[PATCH 00/34] fs: idmapped mounts

Thu Oct 29 16:12:31 UTC 2020

Hi Eric,

On Thu, Oct 29, 2020 at 10:47:49AM -0500, Eric W. Biederman wrote:
> Christian Brauner <christian.brauner at ubuntu.com> writes:
> 
> > Hey everyone,
> >
> > I vanished for a little while to focus on this work here so sorry for
> > not being available by mail for a while.
> >
> > Since quite a long time we have issues with sharing mounts between
> > multiple unprivileged containers with different id mappings, sharing a
> > rootfs between multiple containers with different id mappings, and also
> > sharing regular directories and filesystems between users with different
> > uids and gids. The latter use-cases have become even more important with
> > the availability and adoption of systemd-homed (cf. [1]) to implement
> > portable home directories.
> 
> Can you walk us through the motivating use case?
> 
> As of this year's LPC I had the distinct impression that the primary use
> case for such a feature was due to the RLIMIT_NPROC problem where two
> containers with the same users still wanted different uid mappings to
> the disk because the users were conflicting with each other because of
> the per user rlimits.
> 
> Fixing rlimits is straight forward to implement, and easier to manage
> for implementations and administrators.

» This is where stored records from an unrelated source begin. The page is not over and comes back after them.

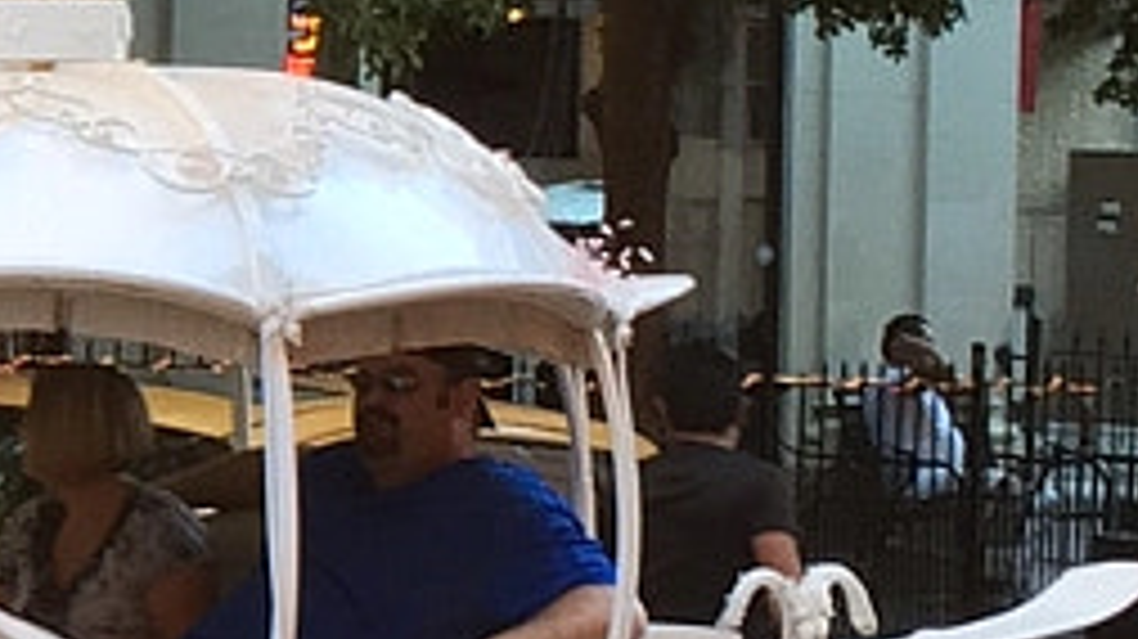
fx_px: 6032
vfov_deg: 6.1
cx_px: -873
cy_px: 122
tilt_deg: +1.2
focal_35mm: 200
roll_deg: -2.3
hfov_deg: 10.2
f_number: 2.2
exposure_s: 1/60
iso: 40
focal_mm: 4.15
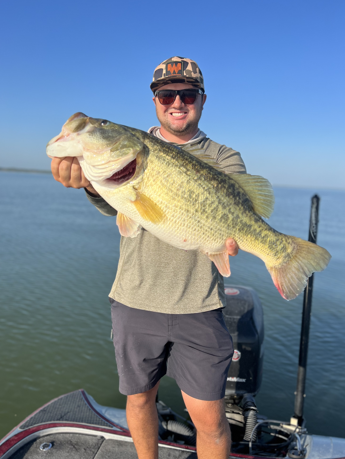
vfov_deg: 65.3
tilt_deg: -6.6
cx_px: 173
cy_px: 225
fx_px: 359
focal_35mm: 27
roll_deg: -2.3
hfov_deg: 51.4
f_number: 1.5
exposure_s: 1/4115
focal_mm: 5.7
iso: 50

Our use case is to have the same directory exposed to several
different containers which each have disjoint ID mappings.

> Reading up on systemd-homed it appears to be a way to have encrypted
> home directories.  Those home directories can either be encrypted at the
> fs or at the block level.  Those home directories appear to have the
> goal of being luggable between systems.  If the systems in question
> don't have common administration of uids and gids after lugging your
> encrypted home directory to another system chowning the files is
> required.
> 
> Is that the use case you are looking at removing the need for
> systemd-homed to avoid chowning after lugging encrypted home directories
> from one system to another?  Why would it be desirable to avoid the
> chown?

Not just systemd-homed, but LXD has to do this, as does our
application at Cisco, and presumably others.

Several reasons:

* the chown is slow
* the chown requires somewhere to write the delta in metadata (e.g. an
  overlay workdir, or an LV or something), and there are N copies of
  this delta, one for each container.
* it means we need to have a +w filesystem at some point during
  execution.
* it's ugly :). Conceptually, the kernel solves the uid shifting
  problem for us for most other kernel subsystems (including in a
  limited way fscaps) by configuring a user namespace. It feels like
  we should be able to do the same with the VFS.

Tycho